§ What needs to be done: Leave the pictures out and repeat the rest of the data below exactly.

Given data section start

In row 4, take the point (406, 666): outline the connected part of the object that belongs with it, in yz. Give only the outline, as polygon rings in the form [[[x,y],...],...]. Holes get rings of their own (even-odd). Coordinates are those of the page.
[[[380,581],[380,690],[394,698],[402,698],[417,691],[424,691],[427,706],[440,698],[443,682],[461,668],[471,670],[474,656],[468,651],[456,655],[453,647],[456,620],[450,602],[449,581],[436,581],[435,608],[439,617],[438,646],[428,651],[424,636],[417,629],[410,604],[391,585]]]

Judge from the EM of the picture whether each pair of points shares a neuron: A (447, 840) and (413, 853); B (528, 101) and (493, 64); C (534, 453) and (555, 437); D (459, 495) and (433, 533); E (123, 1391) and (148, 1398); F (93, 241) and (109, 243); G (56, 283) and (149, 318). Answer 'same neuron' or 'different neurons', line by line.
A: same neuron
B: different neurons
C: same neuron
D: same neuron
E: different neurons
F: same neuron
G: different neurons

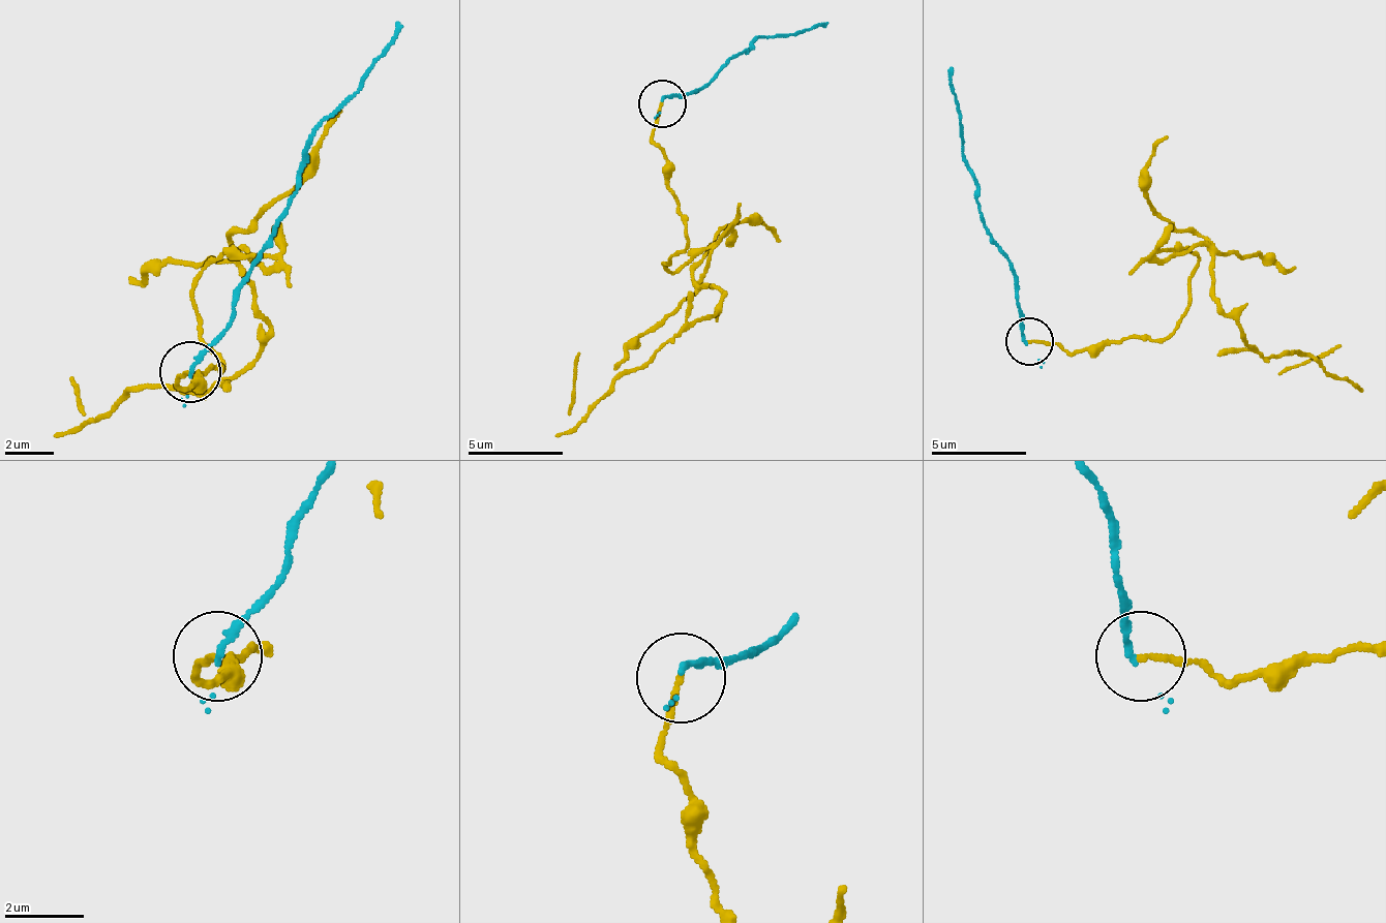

Given data section end

§ Exercise response:
In row 4, take the point (406, 666): outline the connected part of the object that belongs with it, in yz. Give only the outline, as polygon rings in the form [[[x,y],...],...]. Holes get rings of their own (even-odd). Coordinates are those of the page.
[[[380,581],[380,690],[394,698],[402,698],[417,691],[424,691],[427,706],[440,698],[443,682],[461,668],[471,670],[474,656],[468,651],[456,655],[453,647],[456,620],[450,602],[449,581],[436,581],[435,608],[439,617],[438,646],[428,651],[424,636],[417,629],[410,604],[391,585]]]

Judge from the EM of the picture whether each pair of points shares a neuron: A (447, 840) and (413, 853); B (528, 101) and (493, 64); C (534, 453) and (555, 437); D (459, 495) and (433, 533); E (123, 1391) and (148, 1398); F (93, 241) and (109, 243); G (56, 283) and (149, 318). Answer 'same neuron' or 'different neurons', line by line.
A: same neuron
B: different neurons
C: same neuron
D: same neuron
E: different neurons
F: same neuron
G: different neurons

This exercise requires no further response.